Keberhasilan serangan ini mengejutkan penjajah sehingga memicu bangkitnya kembali koalisi musuh, pasukan Ahzab modern, yang kini tidak hanya terdiri dari Zionis, tetapi juga pasukan Salibis yang secara terbuka mendukung penjajah dengan persenjataan, intelijen, dan teknologi canggih.
Kemenangan yang Dijanjikan
Sejarah telah menunjukkan bahwa ketika kaum Muslimin berpegang teguh kepada Allah dan mengambil strategi yang tepat, kemenangan adalah keniscayaan. Rasulullah ﷺ bersabda setelah Perang Ahzab:
«ٱلْيَوْمَ نَغْزُوهُمْ وَلَا يَغْزُونَنَا»
"Hari ini, kita yang akan menyerang mereka, bukan mereka yang menyerang kita!" Shahih al-Bukhari (3021) & Muslim (1779).
Tiga tahun setelah Perang Ahzab, Makkah dibebaskan pada tahun 630 M/8 H. Jadi, kapan Baitul Maqdis akan dibebaskan?
Kini, rakyat Gaza telah melakukan segala yang mereka mampu dengan terus berjuang dan bertahan.
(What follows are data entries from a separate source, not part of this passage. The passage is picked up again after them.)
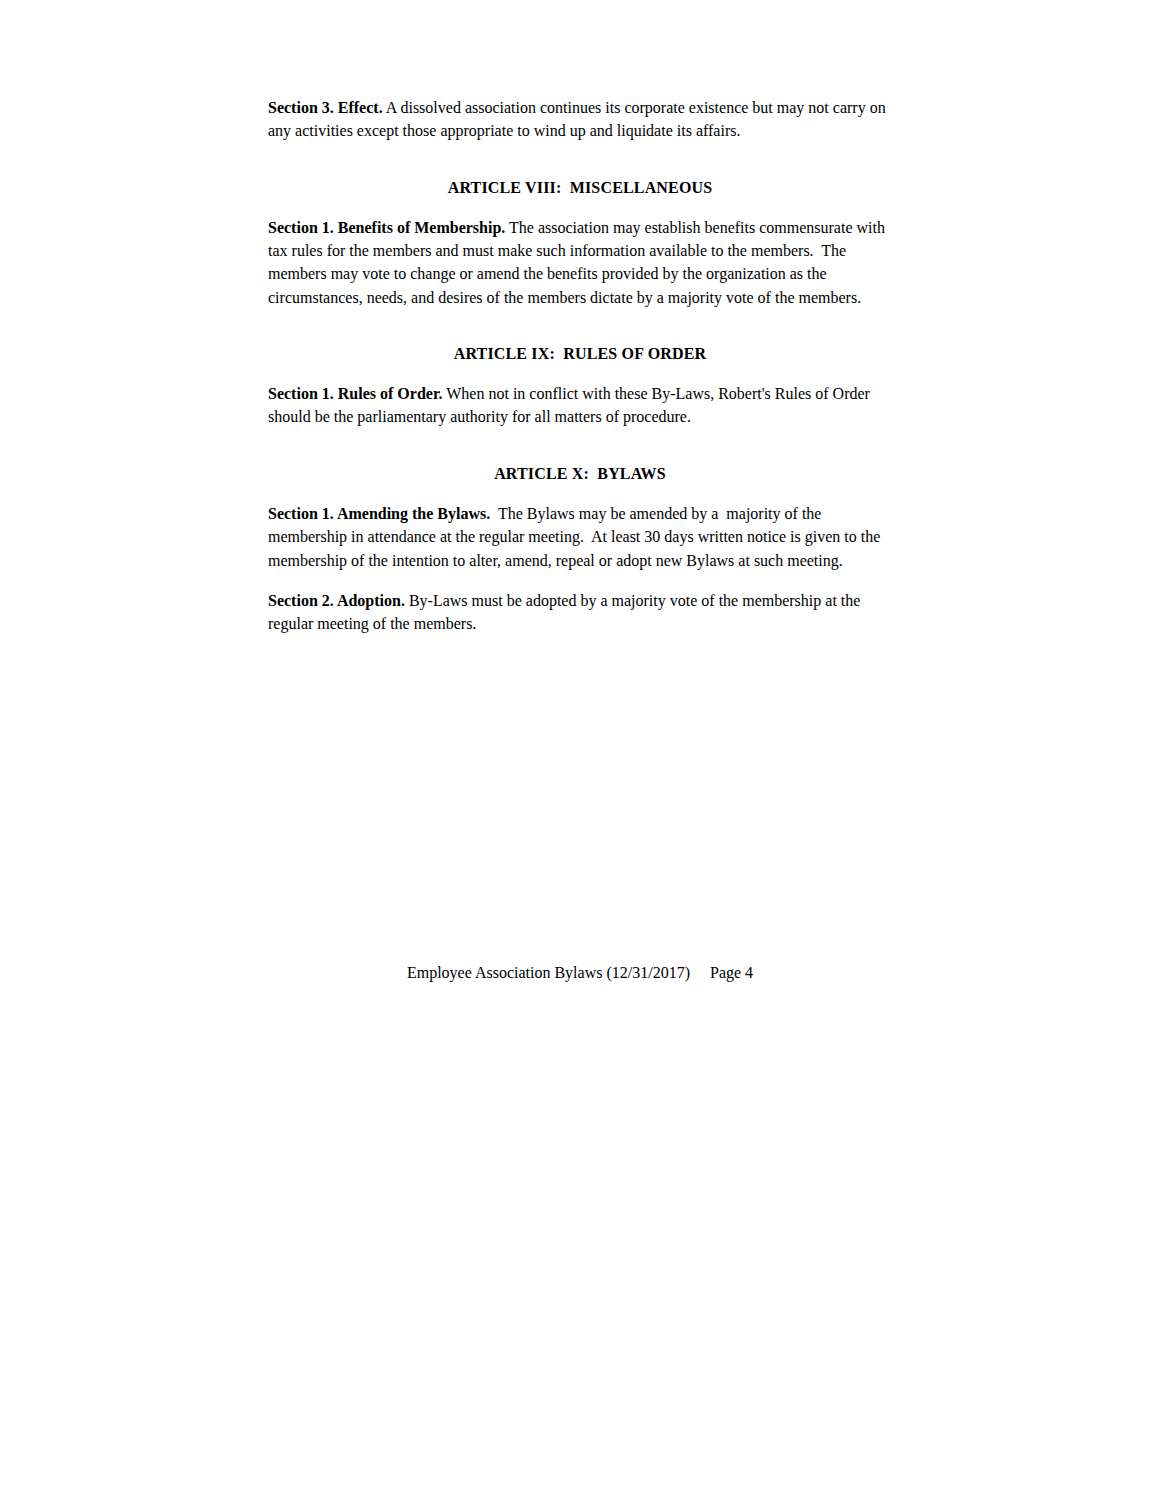Section 3. Effect. A dissolved association continues its corporate existence but may not carry on any activities except those appropriate to wind up and liquidate its affairs.
ARTICLE VIII: MISCELLANEOUS
Section 1. Benefits of Membership. The association may establish benefits commensurate with tax rules for the members and must make such information available to the members. The members may vote to change or amend the benefits provided by the organization as the circumstances, needs, and desires of the members dictate by a majority vote of the members.
ARTICLE IX: RULES OF ORDER
Section 1. Rules of Order. When not in conflict with these By-Laws, Robert's Rules of Order should be the parliamentary authority for all matters of procedure.
ARTICLE X: BYLAWS
Section 1. Amending the Bylaws. The Bylaws may be amended by a majority of the membership in attendance at the regular meeting. At least 30 days written notice is given to the membership of the intention to alter, amend, repeal or adopt new Bylaws at such meeting.
Section 2. Adoption. By-Laws must be adopted by a majority vote of the membership at the regular meeting of the members.
Employee Association Bylaws (12/31/2017) Page 4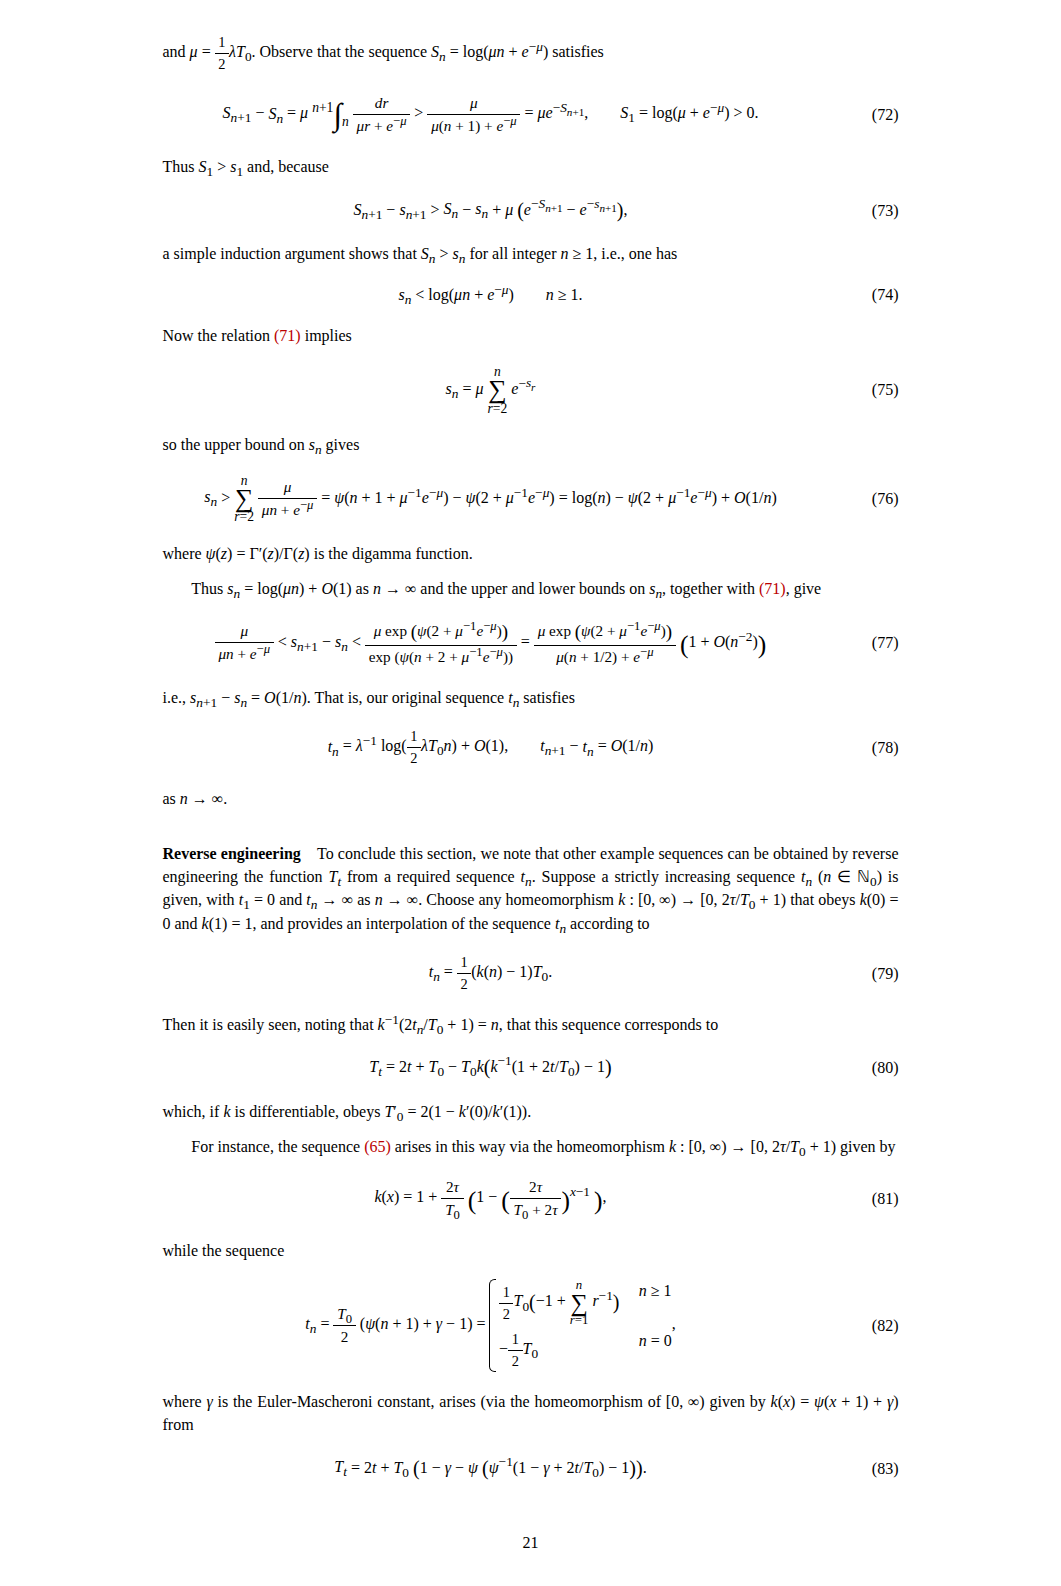and μ = 12 λT0. Observe that the sequence Sn = log(μn + e−μ) satisfies
Sn+1 − Sn = μ n+1 ∫ n dr μr + e−μ > μμ(n + 1) + e−μ = μe−Sn+1, S1 = log(μ + e−μ) > 0.
(72)
Thus S1 > s1 and, because
Sn+1 − sn+1 > Sn − sn + μ (e−Sn+1 − e−sn+1),
(73)
a simple induction argument shows that Sn > sn for all integer n ≥ 1, i.e., one has
sn < log(μn + e−μ) n ≥ 1.
(74)
Now the relation (71) implies
sn = μ n∑r=2 e−sr
(75)
so the upper bound on sn gives
sn > n∑r=2 μμn + e−μ = ψ(n + 1 + μ−1e−μ) − ψ(2 + μ−1e−μ) = log(n) − ψ(2 + μ−1e−μ) + O(1/n)
(76)
where ψ(z) = Γ′(z)/Γ(z) is the digamma function.
Thus sn = log(μn) + O(1) as n → ∞ and the upper and lower bounds on sn, together with (71), give
μμn + e−μ < sn+1 − sn < μ exp (ψ(2 + μ−1e−μ)) exp (ψ(n + 2 + μ−1e−μ)) = μ exp (ψ(2 + μ−1e−μ)) μ(n + 1/2) + e−μ (1 + O(n−2))
(77)
i.e., sn+1 − sn = O(1/n). That is, our original sequence tn satisfies
tn = λ−1 log(12 λT0n) + O(1), tn+1 − tn = O(1/n)
(78)
as n → ∞.
Reverse engineering To conclude this section, we note that other example sequences can be obtained by reverse engineering the function Tt from a required sequence tn. Suppose a strictly increasing sequence tn (n ∈ ℕ0) is given, with t1 = 0 and tn → ∞ as n → ∞. Choose any homeomorphism k : [0, ∞) → [0, 2τ/T0 + 1) that obeys k(0) = 0 and k(1) = 1, and provides an interpolation of the sequence tn according to
tn = 12(k(n) − 1)T0.
(79)
Then it is easily seen, noting that k−1(2tn/T0 + 1) = n, that this sequence corresponds to
Tt = 2t + T0 − T0k(k−1(1 + 2t/T0) − 1)
(80)
which, if k is differentiable, obeys T′0 = 2(1 − k′(0)/k′(1)).
For instance, the sequence (65) arises in this way via the homeomorphism k : [0, ∞) → [0, 2τ/T0 + 1) given by
k(x) = 1 + 2τ T0 (1 − (2τ T0 + 2τ)x−1 ),
(81)
while the sequence
tn = T02 (ψ(n + 1) + γ − 1) = 12 T0(−1 + n∑r=1 r−1) n ≥ 1 −12 T0 n = 0 ,
(82)
where γ is the Euler-Mascheroni constant, arises (via the homeomorphism of [0, ∞) given by k(x) = ψ(x + 1) + γ) from
Tt = 2t + T0 (1 − γ − ψ (ψ−1(1 − γ + 2t/T0) − 1)).
(83)
21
Namun, kemenangan sejati tidak hanya bergantung pada kekuatan fisik dan strategi militer, melainkan juga pada pertolongan Allah yang dijanjikan bagi orang-orang yang sabar dan istiqamah. Allah berfirman:
"Dan tidak ada yang mengetahui tentara Tuhanmu selain Dia." (QS Al-Muddatsir [74]: 31)
Mungkin kemenangan itu lebih dekat dari yang kita bayangkan, in syaa Allah.
Ya Allah, berikan kepada kami, anak-anak kami, dan orang-orang yang kami cintai, kehormatan untuk berpartisipasi dalam perjuangan pembebasan besar ini.
*Diterjemahkan dan dinarasikan ulang dari tulisan Dr. Sa’id Bakr, anggota komite Hai'ah Ulama Palestina.